Oliver Allen

Personal information
- Full name: Oliver Thomas Allen
- Date of birth: 7 September 1986 (age 39)
- Place of birth: Brentwood, England
- Height: 5 ft 9 in (1.75 m)
- Position: Forward

Youth career
- West Ham United
- Tottenham Hotspur

Senior career*
- Years: Team / Apps / (Gls)
- 2005–2007: Birmingham City / 0 / (0)
- 2007: Barnet / 14 / (4)
- 2007–2008: Stevenage Borough / 13 / (1)
- 2008: → Crawley Town (loan) / 2 / (2)
- 2009: Thurrock / 1 / (0)
- 2009: Billericay Town

= Oliver Allen (footballer) =

English footballer

Oliver Thomas Allen (born 7 September 1986) is an English former professional footballer who played as a striker in the Football League for Barnet. His father Clive played for Tottenham Hotspur in the 1980s.

==Playing career==
Allen is a former West Ham United trainee who also played for Tottenham Hotspur at youth level. He moved to Birmingham City during 2005. He scored 13 goals in 18 games for Birmingham's reserves, but never played for the first team, moving to Barnet on a free transfer in January 2007. He had some success at Barnet, scoring four goals in four consecutive games in February, but did not add to that tally, and was released by the club in May 2007.

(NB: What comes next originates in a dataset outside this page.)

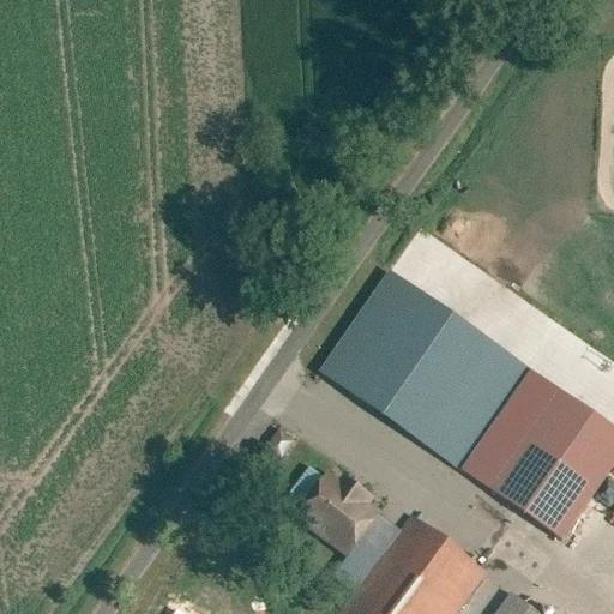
[(401,282),(336,381),(465,467),(530,367),(401,282)]
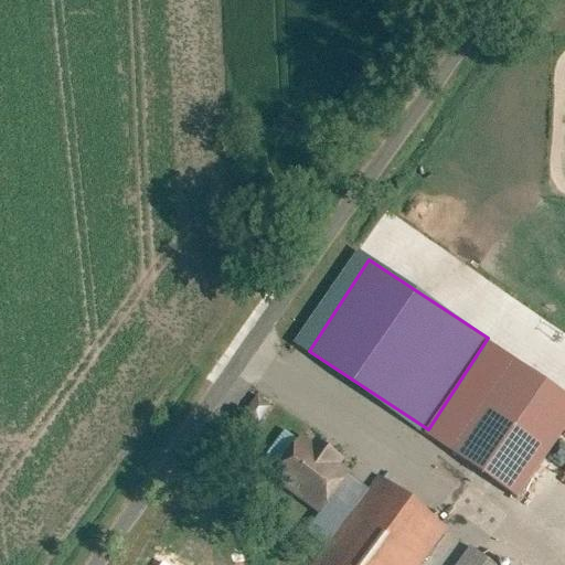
[(564,428),(564,388),(518,358),(458,449),(523,492),(564,428)]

After impressing on trial – scoring a goal against Tottenham Hotspur in a friendly – Allen signed a two-year contract with Conference National side Stevenage Borough. In February 2008, he went on loan to Crawley Town. At the end of the 2007–08 season he retired from football due to a persistent knee injury and the remainder of his contract was cancelled by Stevenage.

However, in January 2009, he returned to football with Conference South side Thurrock, but made only one appearance from the substitutes bench, against Hampton & Richmond Borough, before leaving the club because of injury.

On transfer deadline day in March 2009, Allen joined Billericay Town.